Het initiatief inzake de totstandbrenging van het gemeenschappelijke Europese luchtruim heeft tot doel de huidige veiligheidsnormen voor luchtvervoer aan te scherpen, bij te dragen tot de duurzame ontwikkeling van het luchtvervoers systeem en de algemene prestaties van het systeem voor luchtverkeersbeveiligings- en luchtvaartnavigatiediensten voor het algemene luchtverkeer in Europa te verbeteren, teneinde tegemoet te komen aan de behoeften van alle luchtruimgebruikers. Dit gemeenschappelijke Europees luchtruim omvat een samenhangend pan-Europees netwerk van routes, netwerkbeheer en luchtverkeerbeveiligingssystemen dat alleen gebaseerd is op overwegingen van veiligheid, efficiëntie en van technische aard, ten behoeve van alle luchtruimgebruikers.

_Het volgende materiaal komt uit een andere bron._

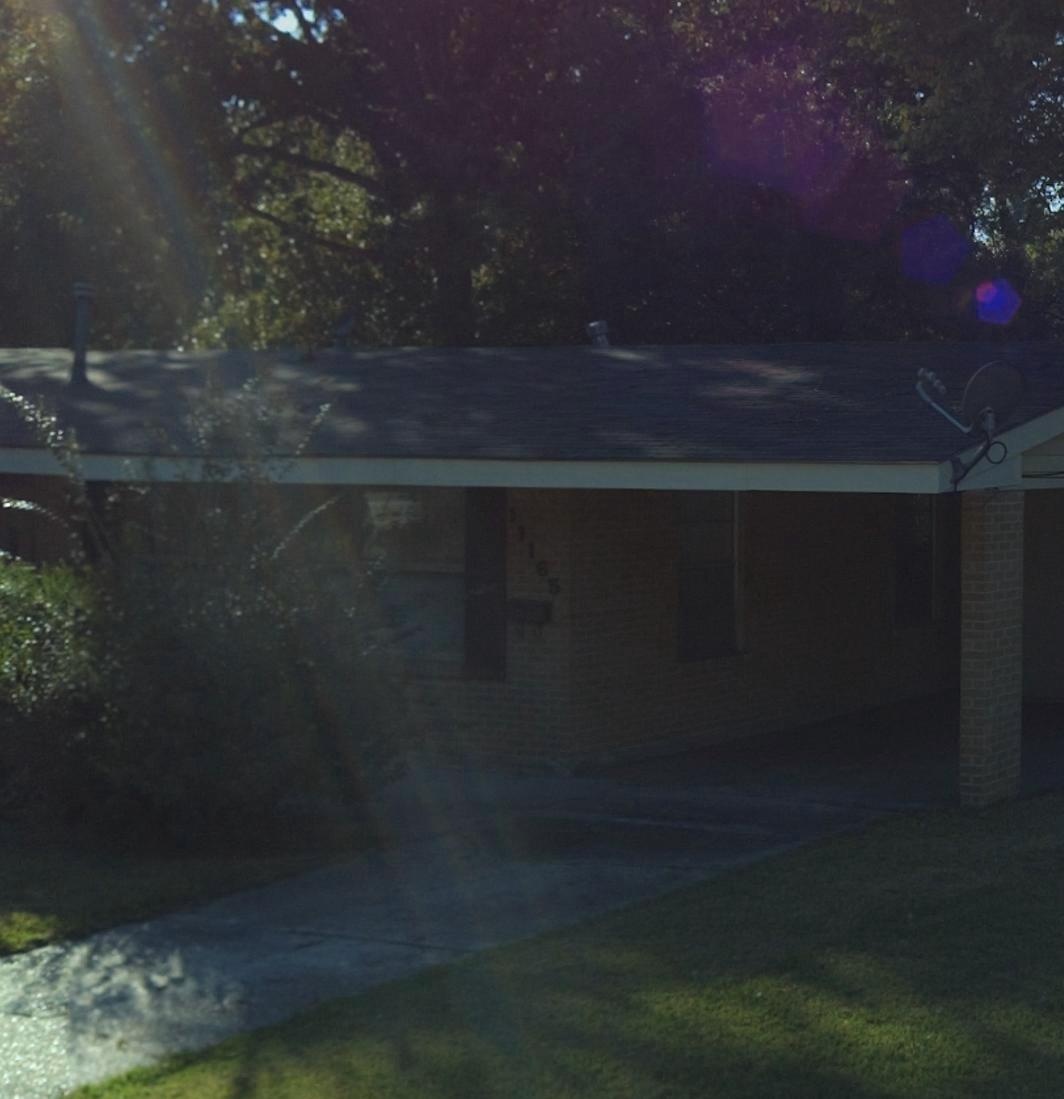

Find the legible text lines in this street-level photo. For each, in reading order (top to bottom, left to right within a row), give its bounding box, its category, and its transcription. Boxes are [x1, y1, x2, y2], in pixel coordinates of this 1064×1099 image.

[506, 506, 562, 598] StreetNumber: 11165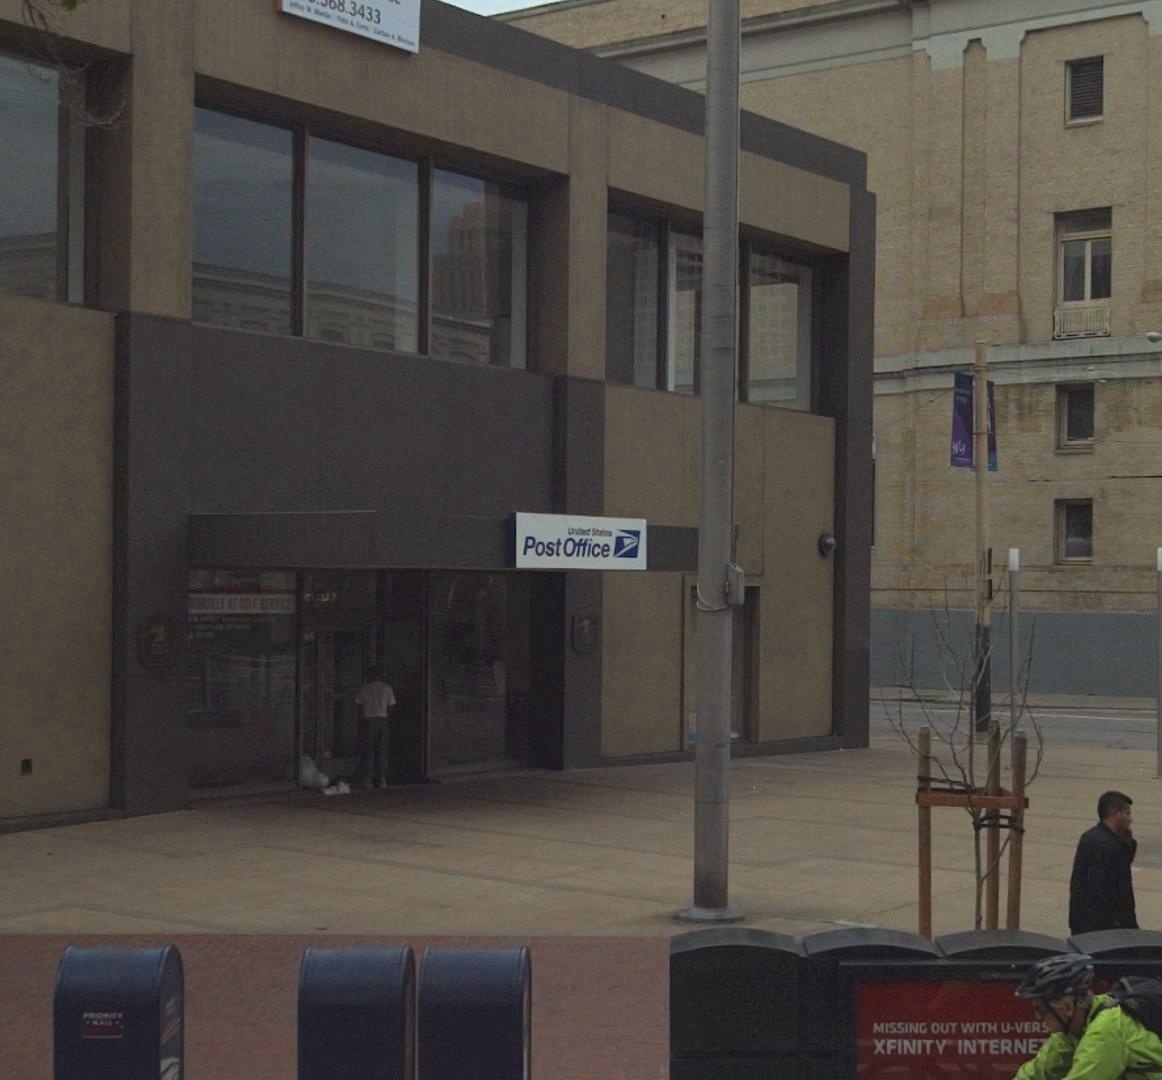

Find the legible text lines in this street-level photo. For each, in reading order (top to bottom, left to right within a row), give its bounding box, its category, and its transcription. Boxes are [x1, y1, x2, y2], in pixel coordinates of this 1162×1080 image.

[347, 0, 384, 28] None: 3433
[519, 533, 613, 561] BusinessName: Post Office
[871, 1019, 1043, 1036] None: MISSING OUT WITH U-VER
[871, 1036, 1041, 1058] None: XFINITY INTERNE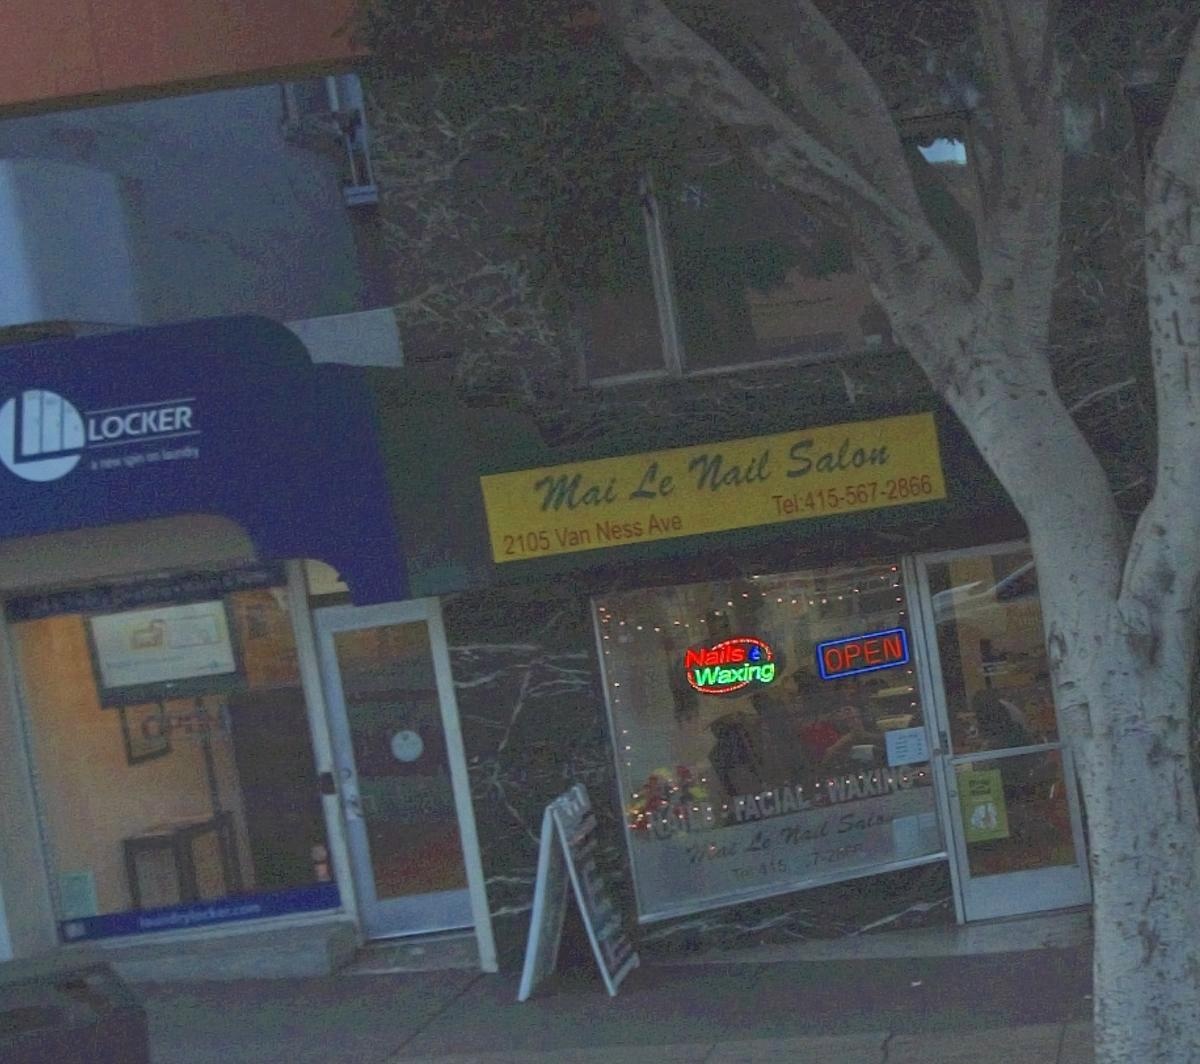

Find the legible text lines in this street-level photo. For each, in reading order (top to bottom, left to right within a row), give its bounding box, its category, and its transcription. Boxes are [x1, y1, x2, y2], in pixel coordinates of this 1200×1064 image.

[84, 401, 197, 447] BusinessName: LOCKER
[527, 432, 895, 517] BusinessName: Mai Le Nail Salon
[767, 471, 936, 519] None: Tel:415-567-2866
[499, 527, 554, 559] StreetNumber: 2105
[550, 509, 687, 551] StreetName: Van Ness Ave
[679, 638, 749, 673] None: Nails
[689, 660, 778, 691] None: Waxing
[819, 631, 905, 677] None: OPEN
[728, 759, 919, 829] None: FACIAL WAXIN*
[679, 807, 902, 868] BusinessName: Mai Le Nail Salon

Om deze doelstelling te verwezenlijken, stelt deze verordening een geharmoniseerd regelgevingskader vast voor de totstandbrenging van het gemeenschappelijke Europese luchtruim.
2.
De toepassing van deze verordening en van de in artikel 3 bedoelde maatregelen laat onverlet de soevereiniteit van de lidstaten over hun luchtruim, alsmede de behoeften van de lidstaten inzake openbare orde, openbare veiligheid en defensieaangelegenheden, zoals vermeld in artikel 13. Deze verordening en de in artikel 3 genoemde maatregelen hebben geen betrekking op militaire operaties en trainingen.
3.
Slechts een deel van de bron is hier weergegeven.